▶ [BRANO DI PARTENZA]

Monteleone di Fermo → Architettura

monteleone chiesa misericordia 150

Chiesa della Madonna della Misericordia a Monteleone di Fermo

Detta anche del Crocifisso

L’origine della chiesa è legata a uno dei fenomeni più devastanti che sconvolsero l’Europa tra la metà 1300 e la fine del 1600. Si tratta della peste nera o peste bubbonica, una forma epidemica per la quale non si conoscevano all’epoca rimedi efficaci e pertanto era altamente contagiosa e fortemente letale. Pochi dei colpiti riuscivano a sopravvivere. La prima grande ondata, proveniente dalle steppe dell’Asia centrale, si sviluppò tra 1348 e 1351. Si calcola che perì in Europa circa un terzo della popolazione; in Italia alcune comunità quasi scomparvero.
Da allora la peste tornò ciclicamente a flagellare le popolazioni per oltre tre secoli. Una forte ripresa del male si ebbe nel 1399. Schiere di persone vestite di lino bianco ( si parlò di “compagnie o confraternite dei bianchi”) si recavano in processione, pregando e flagellandosi, alle chiese dedicate alla Madonna, invocando “Misericordia e pace”.
Nelle Marche si diffuse la voce, portata si disse da marinai provenienti dall’Oriente, che la città o paese che avesse realizzato in una notte una chiesa di forma circolare dedicata alla Beata Vergine Maria della Misericordia sabbero stati salvaguardati dal flagello. Ha tramandato un cronista che la chiesa a Fermo fu edificata nella notte tra il 31 ottobre e il primo novembre 1399, in prossimità della piazza di San Martino, oggi Piazza del Popolo.
Una chiesina circolare intitolata alla Madonna della Misericordia fu edificata anche a Monrteleone di Fermo, fuori le mura, in contrada Trocchio, sulla strada per l’Ete Vivo. Sull’altare fu realizzato un bell’affresco che raffigura la Vergine Maria dare riparo sotto l’ampio mantello ai fedeli che a lei ricorrono. Il gruppo sotto il braccio destro è vestuito di bianco. Nei primi decenni del Cinquecento la chiesina fu ampliata nelle forme romaniche essenziali ed eleganti che tuttora conserva e fu definitivamente consacrata il 27 maggio 1552.

▶ [CONSEGNA 1]
Rispondi a queste domande sul brano della chiesa della Misericordia:
(a) Tra quali anni si sviluppò la prima grande ondata di peste?
(b) In quale notte fu costruita la chiesa a Fermo?
(c) In che data fu consacrata definitivamente la chiesina di Monteleone di Fermo?
▶ [CONSEGNA 2]
Riprendi il brano sulla chiesa della Misericordia di Monteleone di Fermo subito dopo l'ultima frase e portalo avanti.

▶ [ELENCO DATI]

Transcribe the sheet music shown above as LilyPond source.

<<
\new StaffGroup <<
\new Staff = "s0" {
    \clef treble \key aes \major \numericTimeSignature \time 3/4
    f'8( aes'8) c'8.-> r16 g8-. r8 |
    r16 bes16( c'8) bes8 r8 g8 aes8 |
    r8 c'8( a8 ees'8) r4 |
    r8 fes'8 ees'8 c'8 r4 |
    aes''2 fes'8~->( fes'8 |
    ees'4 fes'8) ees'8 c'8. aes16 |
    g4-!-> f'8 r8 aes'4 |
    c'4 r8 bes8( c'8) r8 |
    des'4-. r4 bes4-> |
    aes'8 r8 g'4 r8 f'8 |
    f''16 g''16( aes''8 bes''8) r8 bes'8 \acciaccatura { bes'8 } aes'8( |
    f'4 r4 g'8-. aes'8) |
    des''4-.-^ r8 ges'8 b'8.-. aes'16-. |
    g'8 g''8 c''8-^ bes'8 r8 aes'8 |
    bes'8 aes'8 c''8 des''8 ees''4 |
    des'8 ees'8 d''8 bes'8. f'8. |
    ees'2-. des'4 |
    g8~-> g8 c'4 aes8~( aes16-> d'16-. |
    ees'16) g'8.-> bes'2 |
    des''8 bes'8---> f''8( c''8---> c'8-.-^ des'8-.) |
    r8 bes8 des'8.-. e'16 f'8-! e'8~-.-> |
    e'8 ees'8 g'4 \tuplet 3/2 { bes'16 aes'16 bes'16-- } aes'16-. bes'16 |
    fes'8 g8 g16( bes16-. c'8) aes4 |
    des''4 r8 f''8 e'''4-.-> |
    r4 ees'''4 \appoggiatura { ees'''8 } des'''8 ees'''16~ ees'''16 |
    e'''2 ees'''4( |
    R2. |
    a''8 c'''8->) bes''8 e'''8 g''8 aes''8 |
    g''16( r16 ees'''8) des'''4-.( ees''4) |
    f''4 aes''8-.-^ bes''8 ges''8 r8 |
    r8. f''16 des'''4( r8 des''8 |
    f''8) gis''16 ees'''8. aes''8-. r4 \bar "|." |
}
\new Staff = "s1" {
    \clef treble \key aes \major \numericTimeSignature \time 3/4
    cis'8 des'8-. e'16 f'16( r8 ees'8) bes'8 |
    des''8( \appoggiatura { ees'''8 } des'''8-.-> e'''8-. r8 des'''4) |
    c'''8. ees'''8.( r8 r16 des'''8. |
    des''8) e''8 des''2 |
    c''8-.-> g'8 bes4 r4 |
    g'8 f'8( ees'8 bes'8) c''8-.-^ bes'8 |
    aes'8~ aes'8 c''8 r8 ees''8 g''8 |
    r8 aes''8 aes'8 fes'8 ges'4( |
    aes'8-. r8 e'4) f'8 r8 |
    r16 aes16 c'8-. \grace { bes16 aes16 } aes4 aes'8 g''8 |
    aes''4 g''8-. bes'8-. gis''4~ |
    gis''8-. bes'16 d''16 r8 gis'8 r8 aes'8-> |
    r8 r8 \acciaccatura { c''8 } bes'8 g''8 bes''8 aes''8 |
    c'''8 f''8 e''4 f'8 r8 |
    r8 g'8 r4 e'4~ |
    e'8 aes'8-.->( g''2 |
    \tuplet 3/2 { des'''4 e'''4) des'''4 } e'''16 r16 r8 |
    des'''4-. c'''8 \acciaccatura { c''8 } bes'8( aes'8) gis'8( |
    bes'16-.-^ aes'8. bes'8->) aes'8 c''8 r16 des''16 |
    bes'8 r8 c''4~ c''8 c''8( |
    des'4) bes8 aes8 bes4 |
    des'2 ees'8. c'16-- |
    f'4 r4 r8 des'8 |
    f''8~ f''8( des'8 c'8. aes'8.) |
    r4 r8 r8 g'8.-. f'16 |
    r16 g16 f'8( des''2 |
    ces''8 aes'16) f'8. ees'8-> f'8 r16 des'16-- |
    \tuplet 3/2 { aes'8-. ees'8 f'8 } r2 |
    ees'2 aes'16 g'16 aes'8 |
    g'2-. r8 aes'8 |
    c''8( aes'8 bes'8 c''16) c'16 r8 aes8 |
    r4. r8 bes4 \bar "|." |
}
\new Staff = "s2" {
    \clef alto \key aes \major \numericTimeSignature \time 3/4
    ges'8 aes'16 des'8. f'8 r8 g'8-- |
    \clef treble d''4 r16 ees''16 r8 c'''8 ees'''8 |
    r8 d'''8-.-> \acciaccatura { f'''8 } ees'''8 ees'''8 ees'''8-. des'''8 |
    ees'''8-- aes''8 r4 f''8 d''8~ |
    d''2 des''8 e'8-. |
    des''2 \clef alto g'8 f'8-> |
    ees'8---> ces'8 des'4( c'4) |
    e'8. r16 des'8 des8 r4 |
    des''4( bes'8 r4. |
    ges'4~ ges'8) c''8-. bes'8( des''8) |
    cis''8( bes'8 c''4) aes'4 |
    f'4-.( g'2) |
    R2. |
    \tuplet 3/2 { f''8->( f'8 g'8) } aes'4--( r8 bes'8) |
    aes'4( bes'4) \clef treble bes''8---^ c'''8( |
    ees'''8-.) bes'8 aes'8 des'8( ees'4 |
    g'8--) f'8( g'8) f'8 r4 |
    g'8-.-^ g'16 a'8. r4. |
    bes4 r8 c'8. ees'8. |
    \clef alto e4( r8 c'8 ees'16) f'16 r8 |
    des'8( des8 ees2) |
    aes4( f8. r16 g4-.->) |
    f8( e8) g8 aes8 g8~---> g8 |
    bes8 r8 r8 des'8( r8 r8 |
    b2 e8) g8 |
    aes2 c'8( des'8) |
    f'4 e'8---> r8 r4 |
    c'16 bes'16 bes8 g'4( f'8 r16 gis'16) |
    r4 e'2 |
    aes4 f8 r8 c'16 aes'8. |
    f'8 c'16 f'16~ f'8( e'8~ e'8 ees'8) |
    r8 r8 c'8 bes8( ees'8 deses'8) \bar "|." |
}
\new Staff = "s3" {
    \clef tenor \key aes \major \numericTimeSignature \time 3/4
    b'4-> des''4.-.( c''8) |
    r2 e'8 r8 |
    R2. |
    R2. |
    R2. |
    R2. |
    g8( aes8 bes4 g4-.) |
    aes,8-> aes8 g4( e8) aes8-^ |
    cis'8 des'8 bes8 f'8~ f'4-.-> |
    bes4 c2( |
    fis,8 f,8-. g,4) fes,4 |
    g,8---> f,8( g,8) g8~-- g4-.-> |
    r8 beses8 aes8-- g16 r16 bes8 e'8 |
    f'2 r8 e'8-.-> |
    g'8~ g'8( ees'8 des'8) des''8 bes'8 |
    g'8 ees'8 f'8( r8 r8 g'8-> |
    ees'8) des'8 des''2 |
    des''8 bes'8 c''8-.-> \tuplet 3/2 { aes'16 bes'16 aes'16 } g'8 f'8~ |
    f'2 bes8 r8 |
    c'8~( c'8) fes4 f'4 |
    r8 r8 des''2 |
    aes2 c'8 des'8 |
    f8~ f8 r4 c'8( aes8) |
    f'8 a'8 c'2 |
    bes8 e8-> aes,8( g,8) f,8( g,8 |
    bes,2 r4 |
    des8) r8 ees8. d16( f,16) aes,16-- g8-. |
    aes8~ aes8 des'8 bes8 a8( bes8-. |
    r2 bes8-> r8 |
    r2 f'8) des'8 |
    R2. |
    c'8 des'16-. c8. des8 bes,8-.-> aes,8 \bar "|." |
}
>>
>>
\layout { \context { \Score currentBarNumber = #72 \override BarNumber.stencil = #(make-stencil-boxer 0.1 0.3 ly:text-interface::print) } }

▶ [RISPOSTA 1]
(a) Tra il 1348 e il 1351.
(b) Nella notte tra il 31 ottobre e il primo novembre 1399.
(c) Il 27 maggio 1552.

▶ [RISPOSTA 2]
La chiesa è di straordinario interesse artistico per i dipinti che rivestono l’interno, realizzati in epoche diverse, e che costituiscono uno dei cicli pittorici più estesi del Fermano giunti fino a noi..Oltre alla Madonna della Misericordia, di cui si è detto, meritano particolare attenzione l’Annunciazione dell’altare maggiore, la Madonna del Latte, sulla destra della porta d’ingresso, la teoria di sante e santi, compresi san Michele Arcangelo, san Martino e san Marone che tine al guinzaglio un drago, e soprattutto il giudizio universale che Orfeo Presutti di Fano pare abbia firmato nel 1548.
Da rilevare, tra i santi raffigurati, san Giobbe e san Sebastiano, invocati nelle malattie della pelle e a cui forse si cercava di porre rimedio con i fanghi dei vulcanelli presenti lungo la valle dell’Ete.
Di rilievo anche la cinquecentesca statua lignea di san Rocco e il Crocifisso, attribuibile al secolo precedente, collocato sull’altare laterale di sinistra, prima che venisse trasferito nella parrocchiale di San Marone.